De trias van Virchow beschrijft de drie hoofdoorzaken van trombose
- Beschadiging van de bloedvatwand
- Verstoorde bloedstroom
- Stollingsstoornissen

23
Q

Hartfalen

A

Hartfalen, ook wel decompensatie cordis genoemd, is een aandoening waarbij het hart niet in staat is voldoende door het lichaam te pompen.
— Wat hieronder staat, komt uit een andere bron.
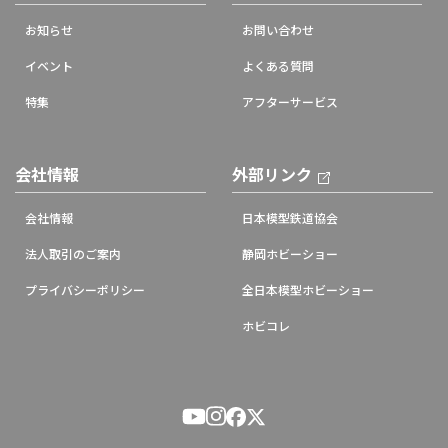
お知らせ
お問い合わせ
イベント
よくある質問
特集
アフターサービス
会社情報
外部リンク
会社情報
日本模型鉄道協会
法人取引のご案内
静岡ホビーショー
プライバシーポリシー
全日本模型ホビーショー
ホビコレ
Het lichaam compenseert wat op lange termijn leidt tot meer belasting voor het hart
Belangrijke symptomen zijn kortademigheid, vermoeidheid, orthopneu, hartkloppingen, pitting oedeem, verwardheid, hoesten, nycturie en acuut longoedeem.
De belangrijkste oorzaken zijn coronairlijden, cardiomyopathie en hypertensie.
Risicofactoren zijn ritmestoornissen, overmatige zoutgebruik, anemie, familiaire hartaandoeningen, roken, klepproblemen, overgewicht en hoog cholesterol.
Diagnose bestaat uit anamnese, ECG, echo, bloedonderzoek
Behandeling bestaat uit medicatie zoals diuretica, ACE-remmers en later bètablokkers gecombineerd met leefstijladviezen

24
Q

NYHA klasse hartfalen

A

De ernst van hartfalen wordt ingedeeld in de NYHA-klasse
- Klasse 1: geen beperking
- Klasse 2: milde klachten bij normale inspanning
- Klasse 3: klachten bij geringe inspanning
- Klasse: klachten in rust

25
Q

Nefrotische syndroom

A

Nefrotisch syndroom wordt gekenmerkt door een langzame achteruitgang van de nierfunctie met veel eiwitverlies in de urine en een laag albuminegehalte in het bloed. Door het lage albuminegehalte daalt de colloïf-osmotische druk, waardoor water minder goed in de bloedvaten wordt vastgehouden en naar het interstitium lekt, wat oedeem veroorzaakt

26
Q

Verschil STEMI en nSTEMI

A

Bij een STEMI is er een volledige afsluiting van de coronairvat en bij een nSTEMI is er een onvolledige afsluiting van de coronairarterie. Het verschil tussen STEMI en nSTEMI zie je op het ECG, bij STEMI zie je ST-elevaties in minimaal 2 afleidingen.